◆ PROVIDED RECORDS:
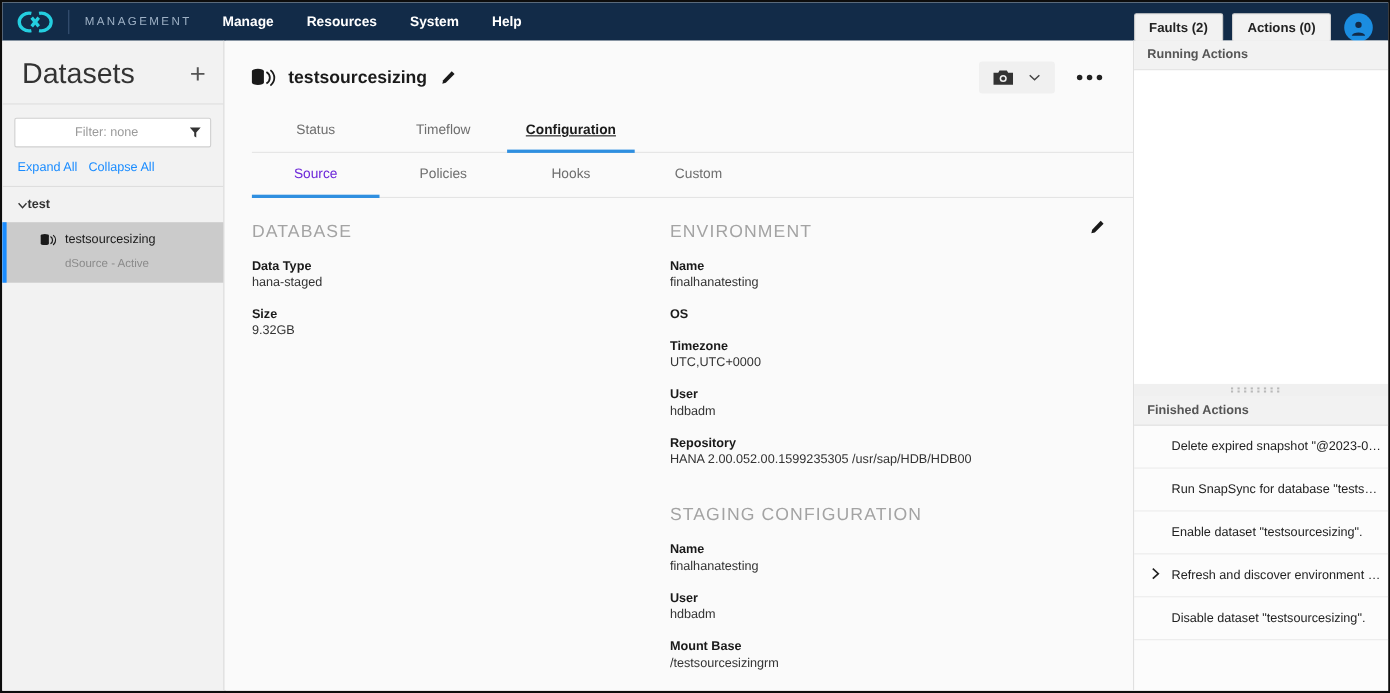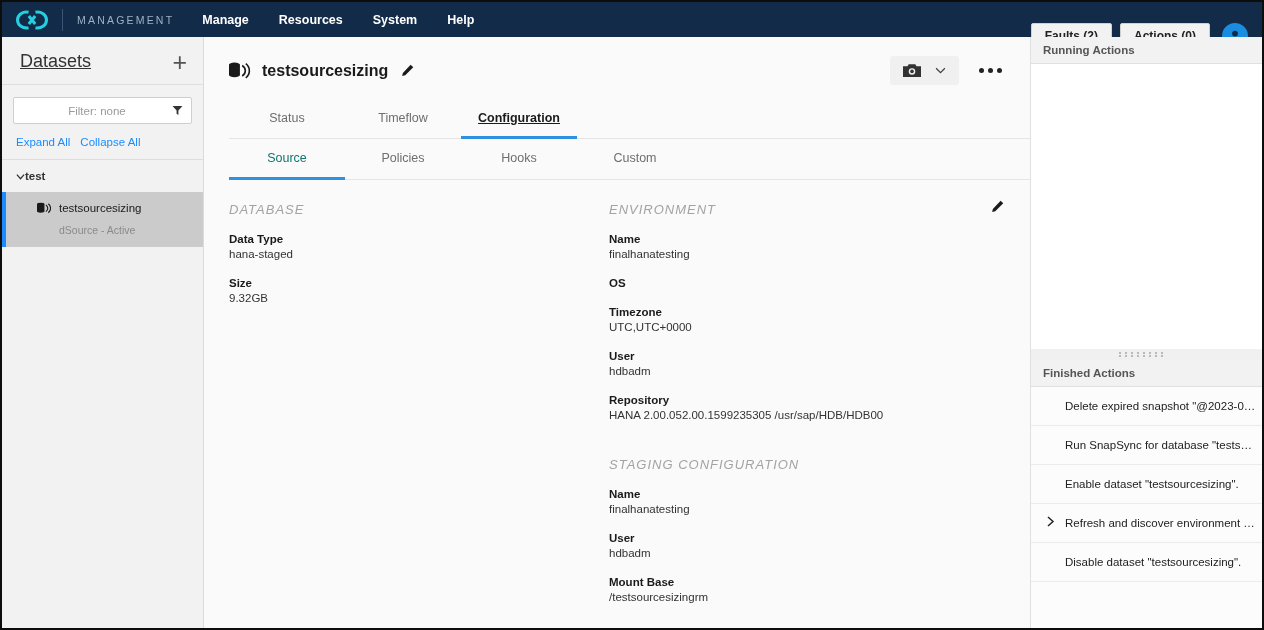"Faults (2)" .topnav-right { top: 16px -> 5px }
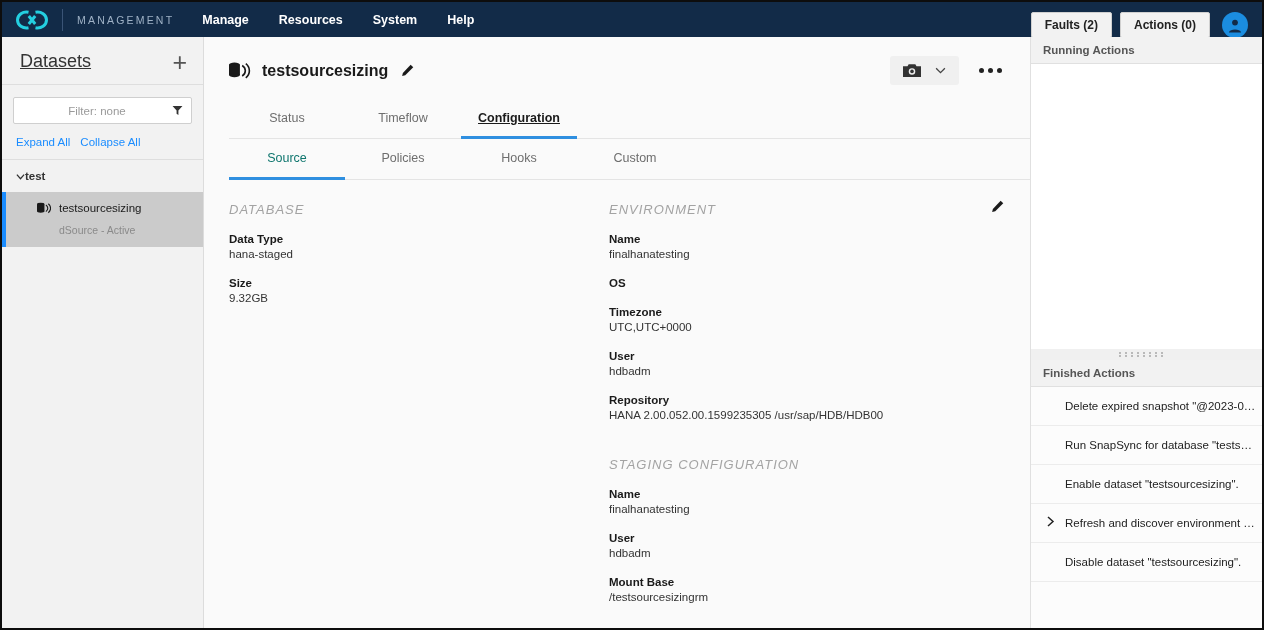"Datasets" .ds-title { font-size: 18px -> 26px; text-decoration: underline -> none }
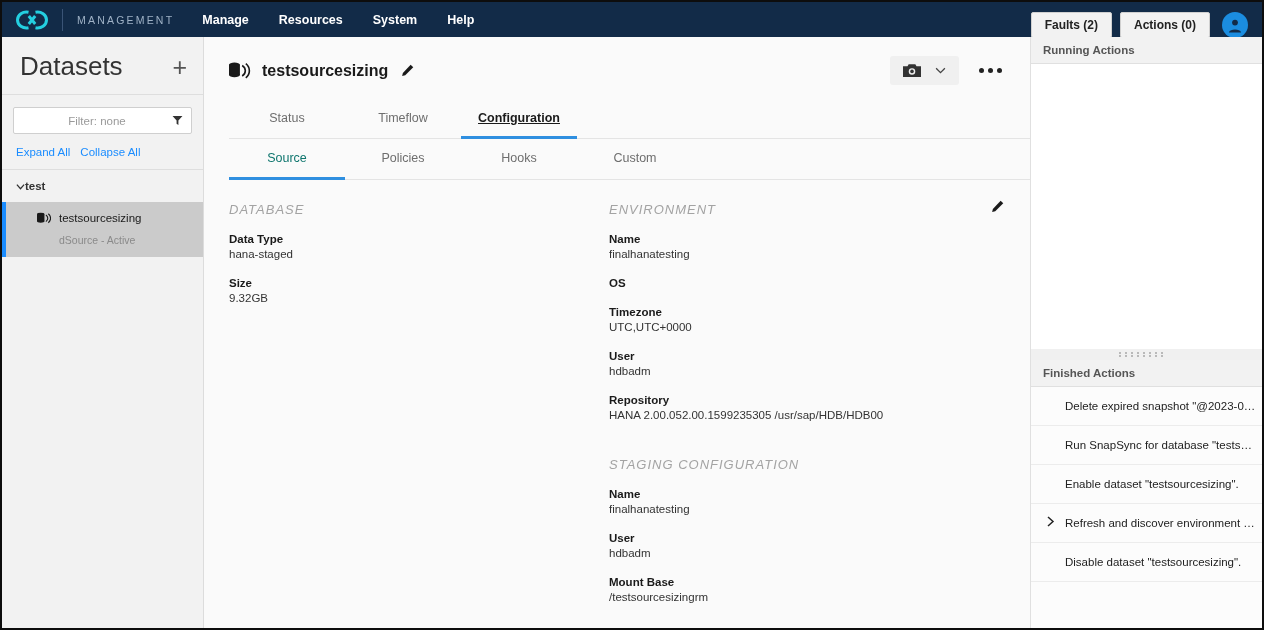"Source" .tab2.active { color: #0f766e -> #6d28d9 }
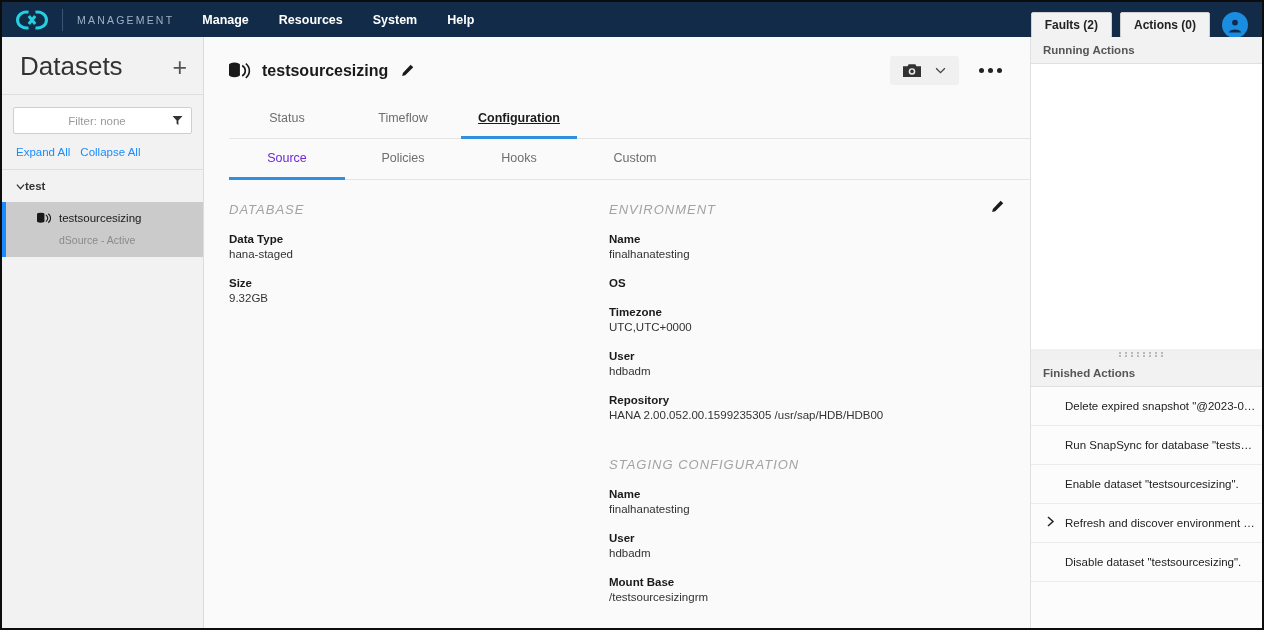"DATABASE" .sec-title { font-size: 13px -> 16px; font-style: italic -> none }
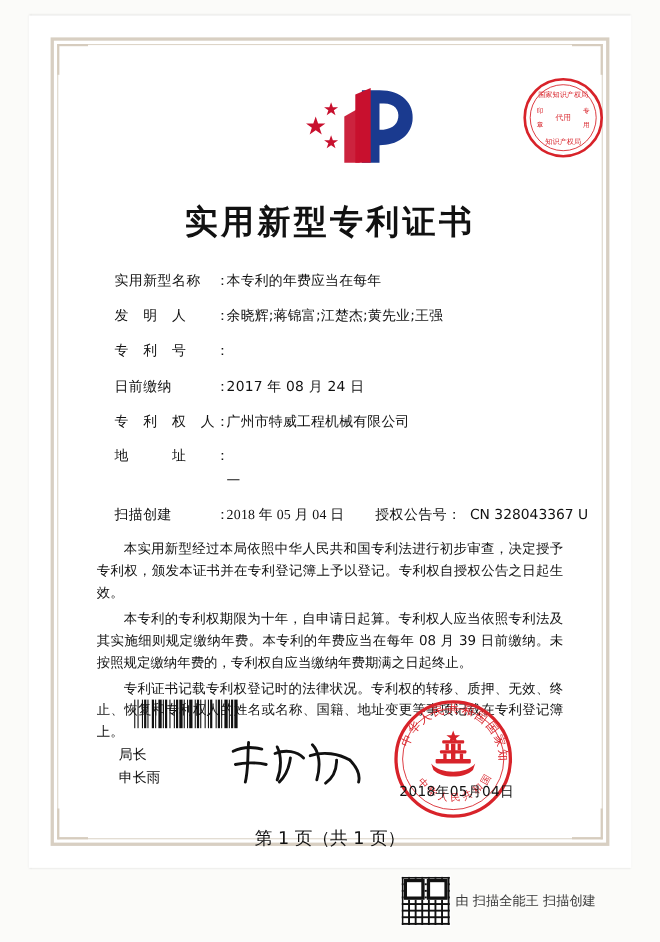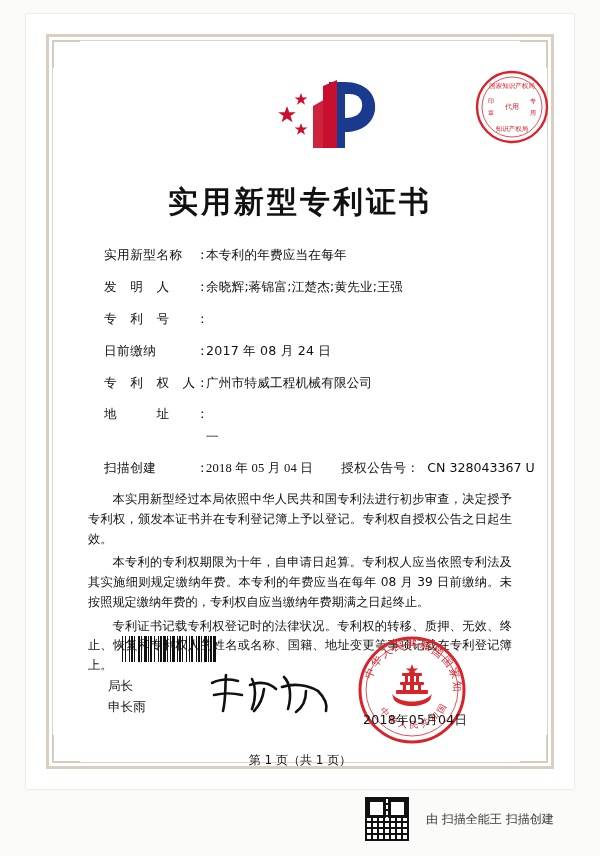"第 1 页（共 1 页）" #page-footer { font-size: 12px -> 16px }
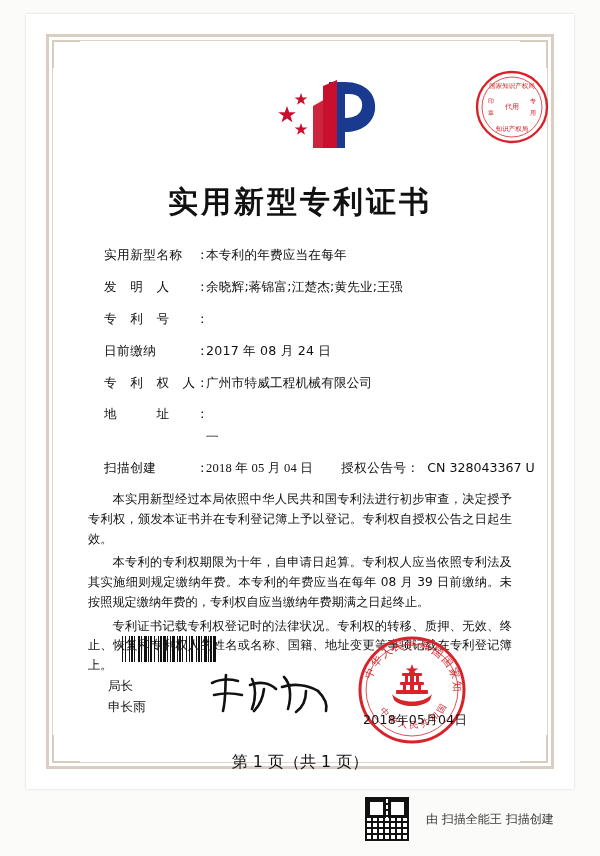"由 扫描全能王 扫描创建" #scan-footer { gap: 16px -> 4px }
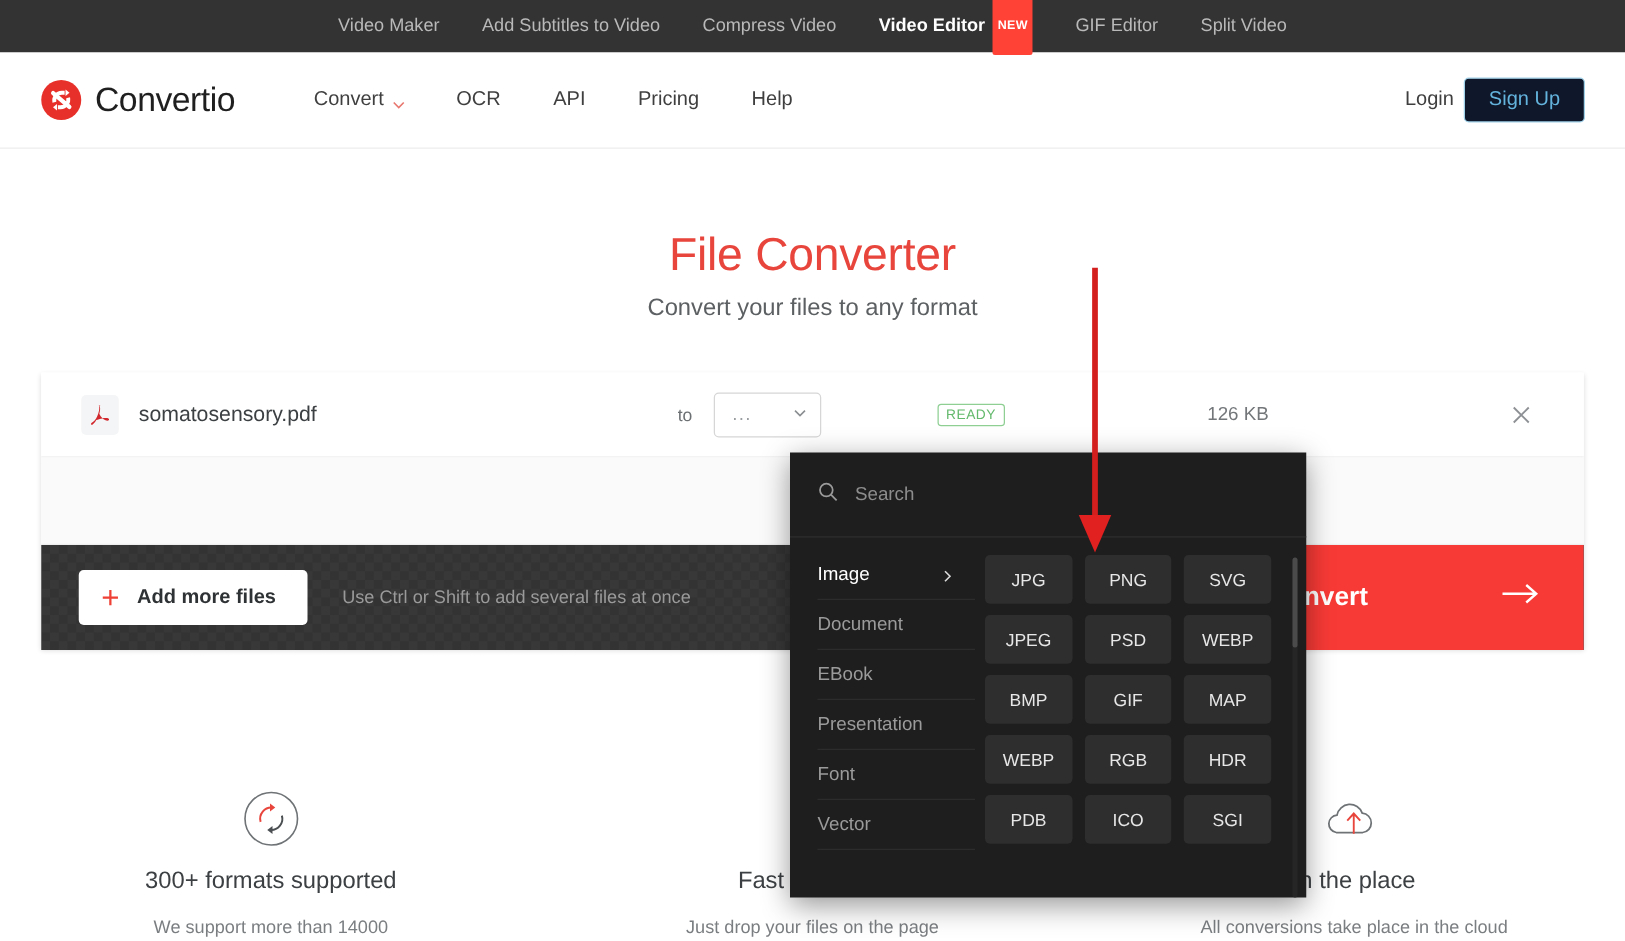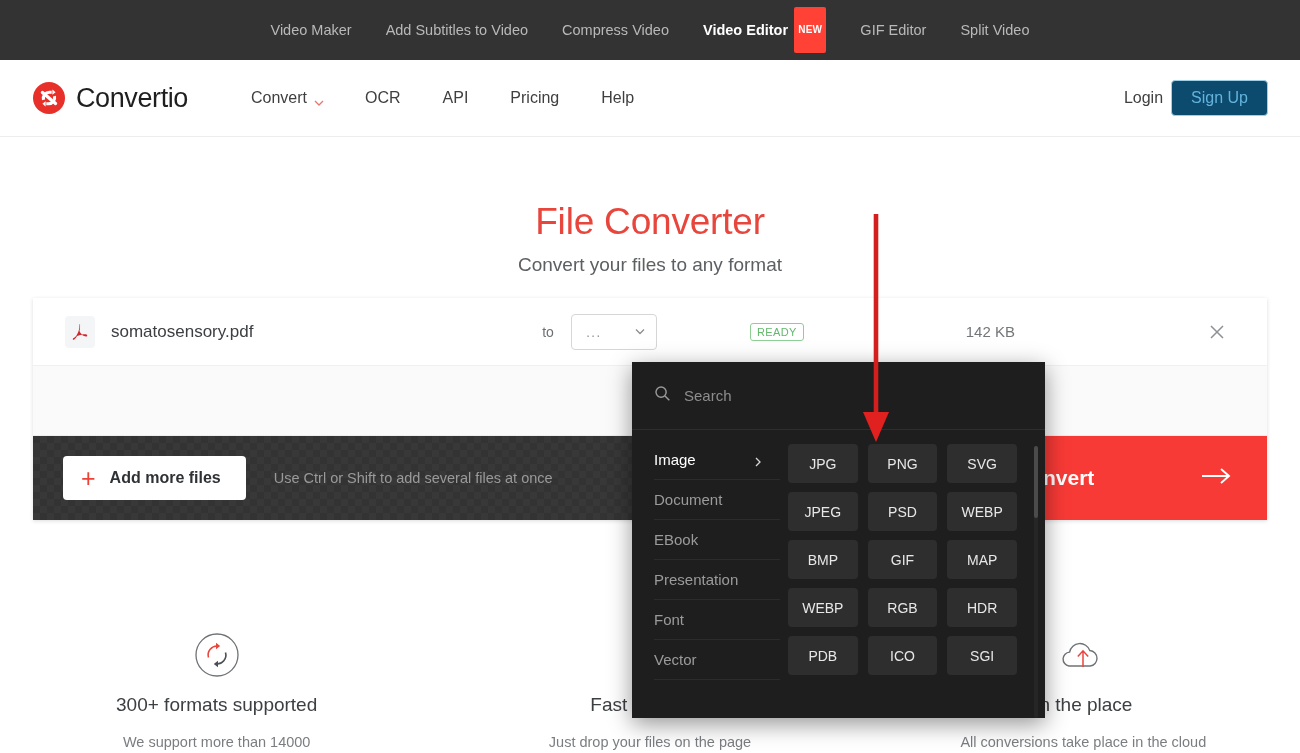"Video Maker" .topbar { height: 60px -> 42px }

◆ WHAT TO DO: With the images removed, give back every entry exactly as shown.

◆ EXPECTED OUTPUT:
"Faults (2)" .topnav-right { top: 16px -> 5px }
"Datasets" .ds-title { font-size: 18px -> 26px; text-decoration: underline -> none }
"Source" .tab2.active { color: #0f766e -> #6d28d9 }
"DATABASE" .sec-title { font-size: 13px -> 16px; font-style: italic -> none }
"第 1 页（共 1 页）" #page-footer { font-size: 12px -> 16px }
"由 扫描全能王 扫描创建" #scan-footer { gap: 16px -> 4px }
"Video Maker" .topbar { height: 60px -> 42px }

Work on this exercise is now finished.